Se fue de la tierra un grande de la música universal. Hoy programaremos su música como señal de su indiscutible inmortalidad.
EL PAÍS.- Nacido en el seno de una familia pobre, en una diminuta cabaña de un
pueblo de Misisipí, su primera experiencia musical llegó a los 12 años
cuando formó parte de un grupo vocal de gospel y el predicador le enseñó
sus primeros acordes con una guitarra. Entonces, recogía algodón en una
granja de la ciudad de Lexington. Luego, lo hizo en Indianola durante
los primeros años cuarenta.
Con su famosa Lucille
—nombre que dio a su inseperable guitarra Gibson— y un puñado de
dólares en el bolsillo, se mudó en 1946 a Memphis, la ciudad que poco
después alumbraría a Elvis Presley, donde a finales de los cuarenta y
principios de los cincuenta desarrolló un estilo único: mezclaba el
sonido rural del campo con la vitalidad eléctrica de la ciudad. Allí se
convirtió en el rey de la calle Beale e hizo avanzar el blues. Le otorgó
en esos primeros años un carácter particular y asombroso. Canciones
como I’ve Got a Right To Love My Baby, Please Love Me, Three O’Clock Blues, Sugar Mama o Gotta Find My Baby, eran composiciones que muestran un blues
nada convencional, donde había orquesta de metales que le alejaban del
prototipo del músico primitivo del Mississippi pero sin perder las
raíces de su tierra. Con su voz aguda y el poder de su guitarra, era el
medio camino perfecto entre Mississippi y Chicago, entre lo rural y lo
urbano, entre el Génesis y el Nuevo Testamento del blues.
Fue el sonido del blues moderno, que más tarde explotó en
Chicago y marcó a toda la generación el rock'n'roll de los sesenta. Tuvo
grandes discípulos blancos como Eric Clapton o Mike Bloomfield. Los
Rolling Stones, fascinandos por el cancionero de los primeros bluesmen
originales, se lo llevaron de gira. De telonero, con ellos dio alguno
de los miles de conciertos que tenía en su hoja de ruta.
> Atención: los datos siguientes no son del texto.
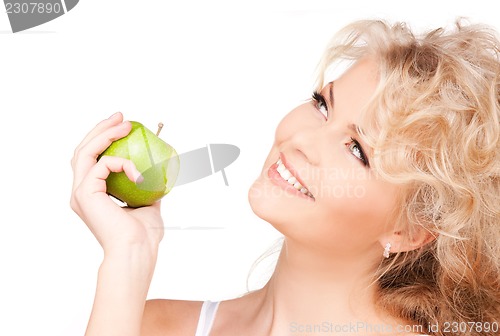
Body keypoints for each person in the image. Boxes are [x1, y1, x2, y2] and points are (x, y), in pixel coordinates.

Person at [70, 19, 500, 336]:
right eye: (322, 105)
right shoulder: (152, 325)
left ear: (409, 230)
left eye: (357, 149)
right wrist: (128, 257)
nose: (302, 140)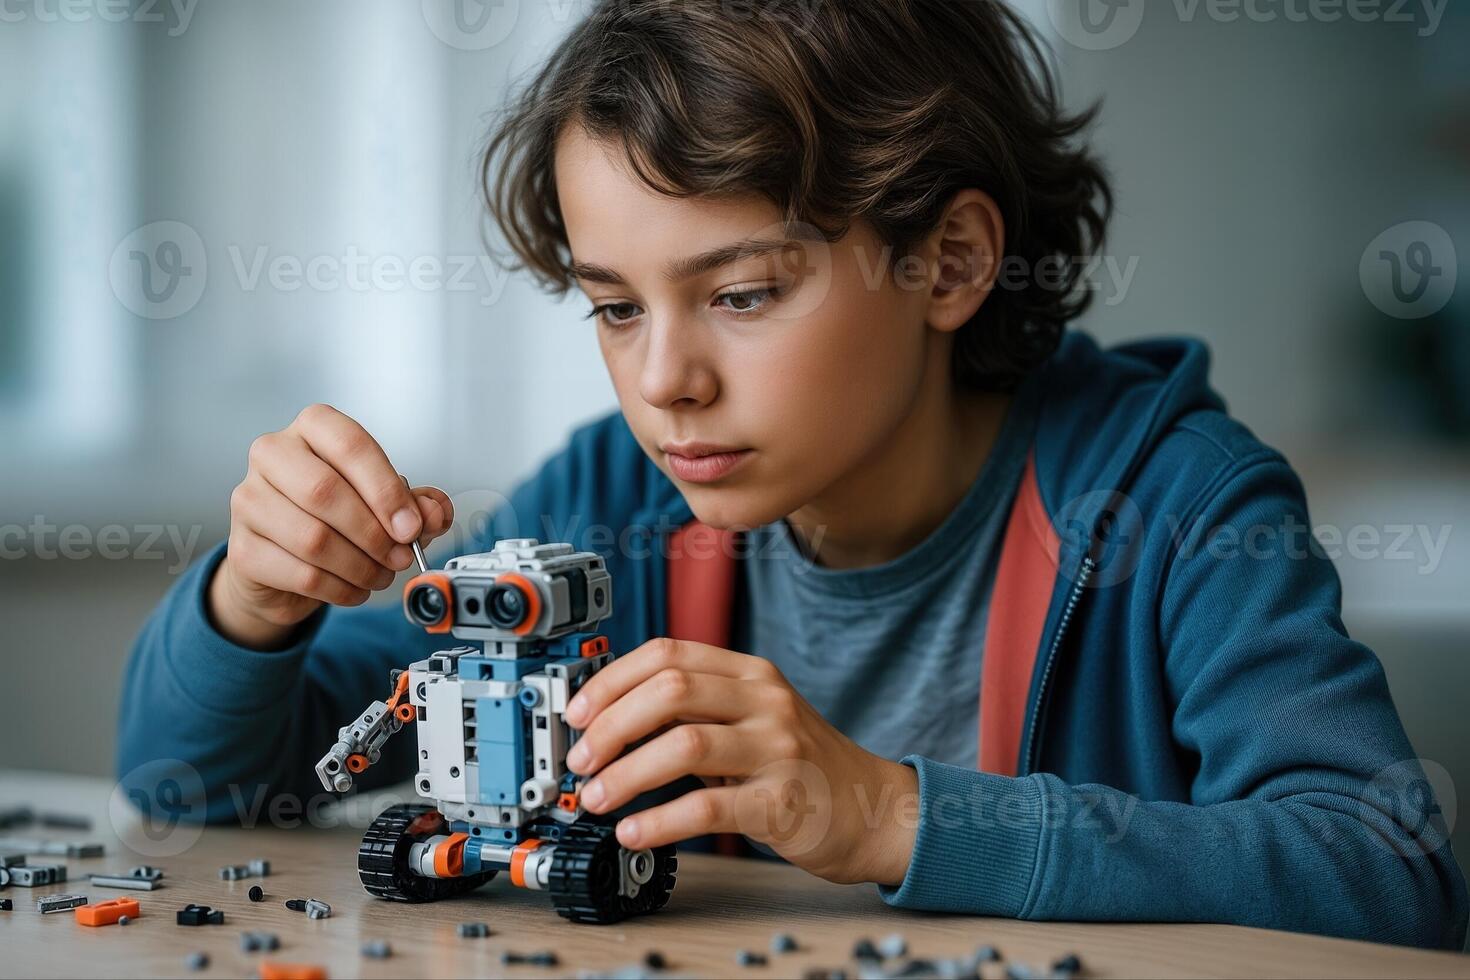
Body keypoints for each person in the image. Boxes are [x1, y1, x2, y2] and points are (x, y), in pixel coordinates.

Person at [119, 0, 1466, 948]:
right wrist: (254, 604)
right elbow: (192, 787)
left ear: (948, 261)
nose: (665, 382)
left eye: (744, 293)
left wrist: (887, 815)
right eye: (615, 307)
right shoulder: (612, 500)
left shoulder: (1178, 506)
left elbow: (1390, 872)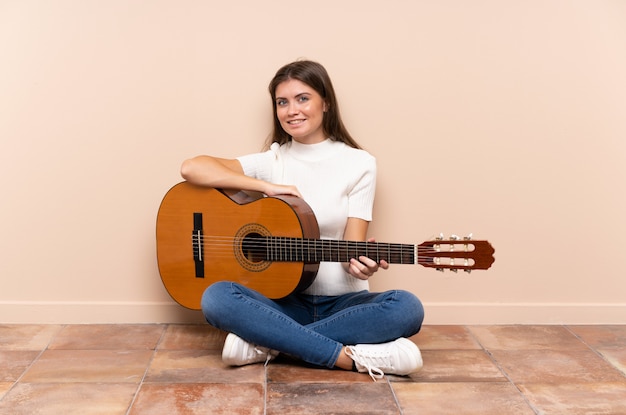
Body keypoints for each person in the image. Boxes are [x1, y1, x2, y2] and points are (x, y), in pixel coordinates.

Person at [180, 60, 424, 380]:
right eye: (283, 102)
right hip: (283, 303)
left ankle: (269, 343)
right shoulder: (274, 160)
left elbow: (352, 248)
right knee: (216, 298)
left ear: (326, 103)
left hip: (344, 303)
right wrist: (266, 186)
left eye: (302, 98)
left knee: (407, 307)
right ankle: (348, 358)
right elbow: (191, 167)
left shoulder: (359, 163)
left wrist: (364, 264)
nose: (292, 110)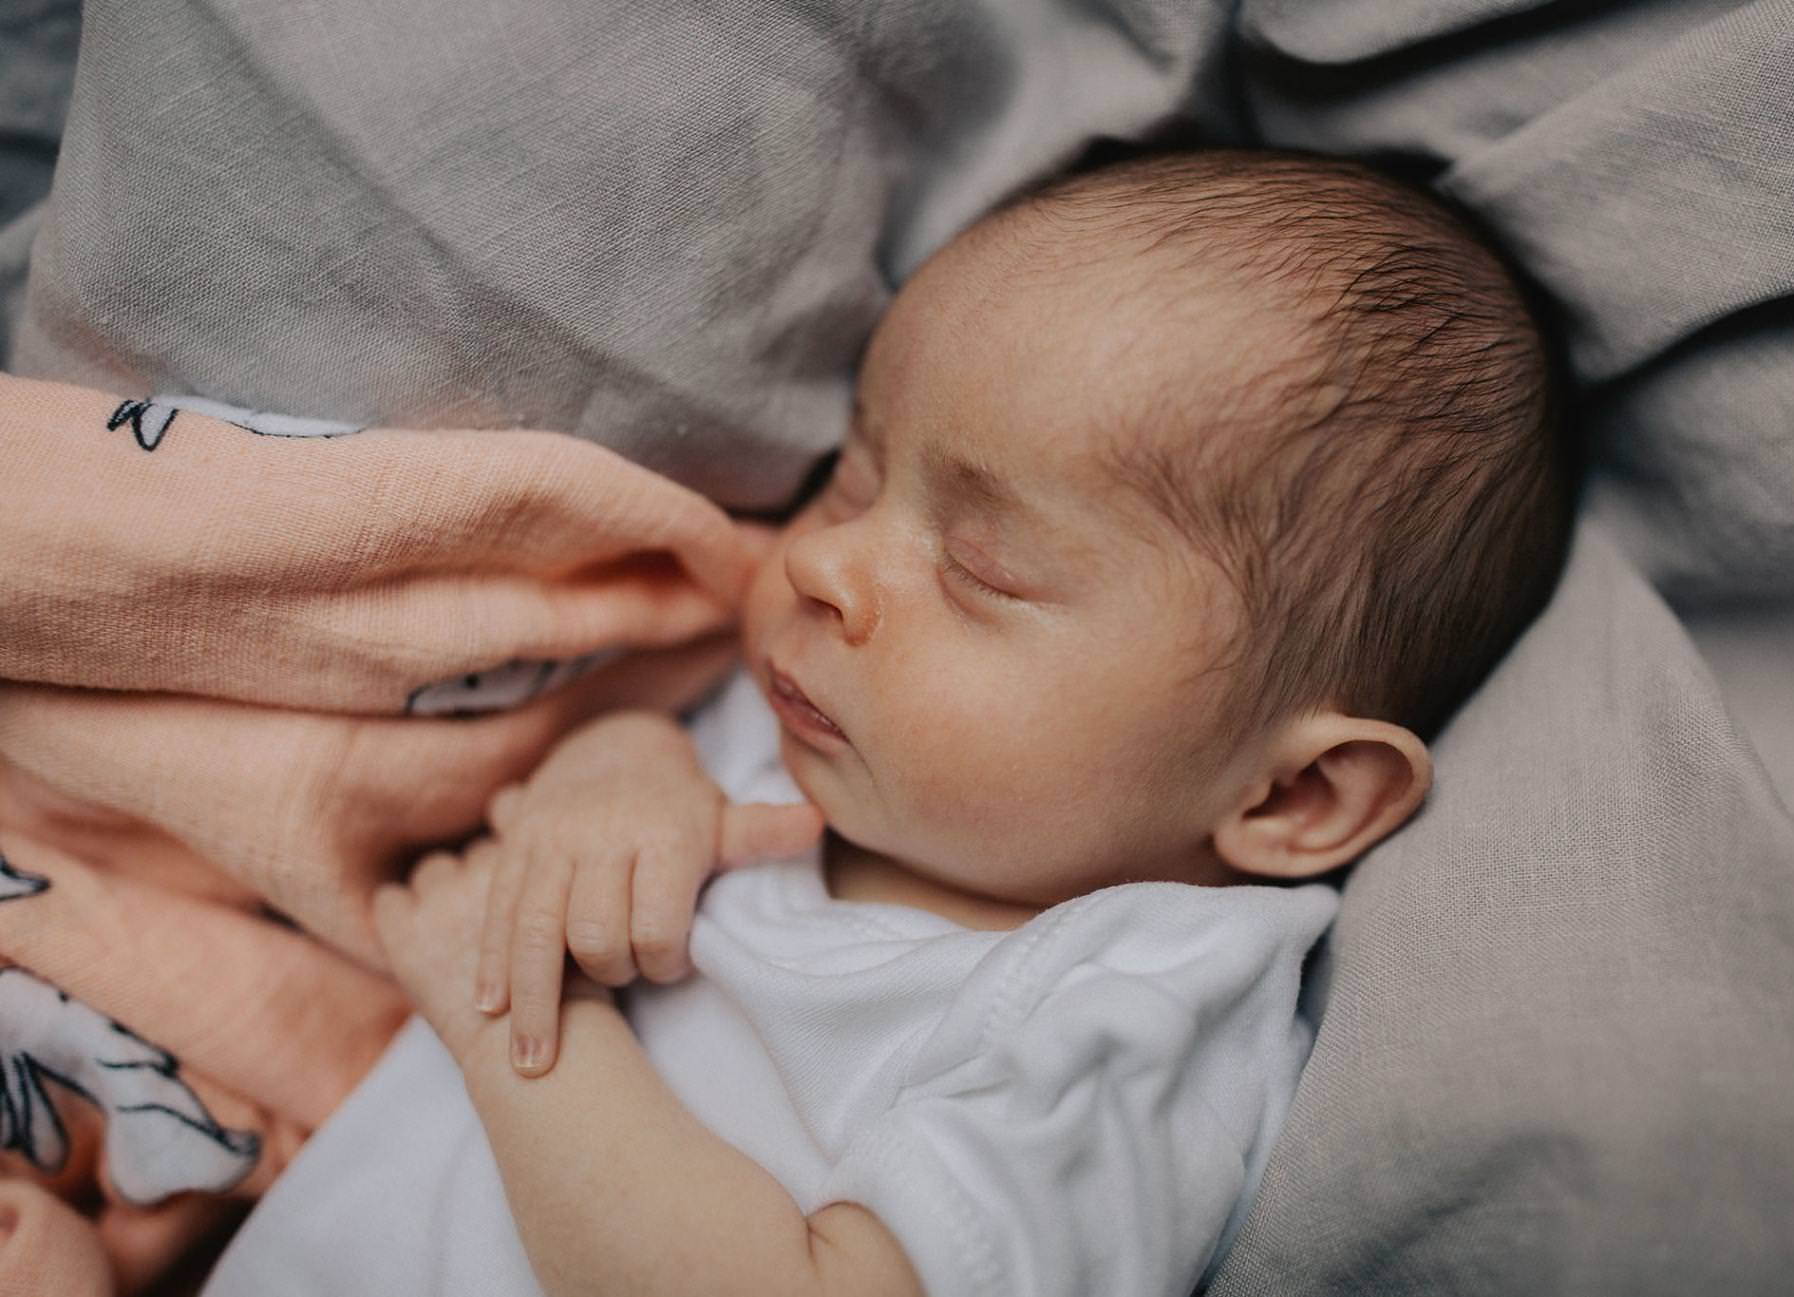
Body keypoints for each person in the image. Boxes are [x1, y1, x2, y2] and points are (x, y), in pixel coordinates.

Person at [214, 148, 1570, 1297]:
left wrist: (520, 1027)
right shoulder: (821, 723)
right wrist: (616, 773)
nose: (822, 562)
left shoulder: (1131, 1014)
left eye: (983, 568)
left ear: (1294, 799)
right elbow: (592, 765)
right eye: (854, 476)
Porque B. B.
King, que ansiaba sacarse el mayor dinero posible a través del blues
locuaz y contagioso de su guitarra, se tomó por costumbre hacer más de
250 actuaciones al año. En España, se le pudo ver en varias ocasiones, entre ellas con Raimundo Amador.
De alguna forma, en las últimas dos décadas quedó etiquetado como el gran embajador del blues clásico,
de ese sonido primigenio que sonaba más real y absorbente que en ningún
otro lado en aquellos hombres y mujeres que vivieron una época
determinada. Muchos fueron cayendo mientras él seguía tan incombustible
como en sus años más jóvenes, aunque con los achaques de la edad: tenía
problemas de vista y tenía que tocar sentado durante toda la actuación.
Pero ahí estaba B. B. King, llamado por muchos Rey del blues y
con el que todas las figuras musicales querían compartir escenario, bien
fuera sus discípulos hasta Luciano Pavarotti. Ahí estaba un artista
esencial para comprender el desarrollo de la música popular del siglo
XX, el fascinante universo del blues original, nacido del mundo rural y
electrificado a través de su Gibson hasta moldear un lenguaje
impactante. Ahí estaba, en definitiva, B. B. King, memoria de un tiempo
irrepetible, tal vez el último guitarrista que nos recordaba cómo empezó
todo cuando queríamos hablar de blues.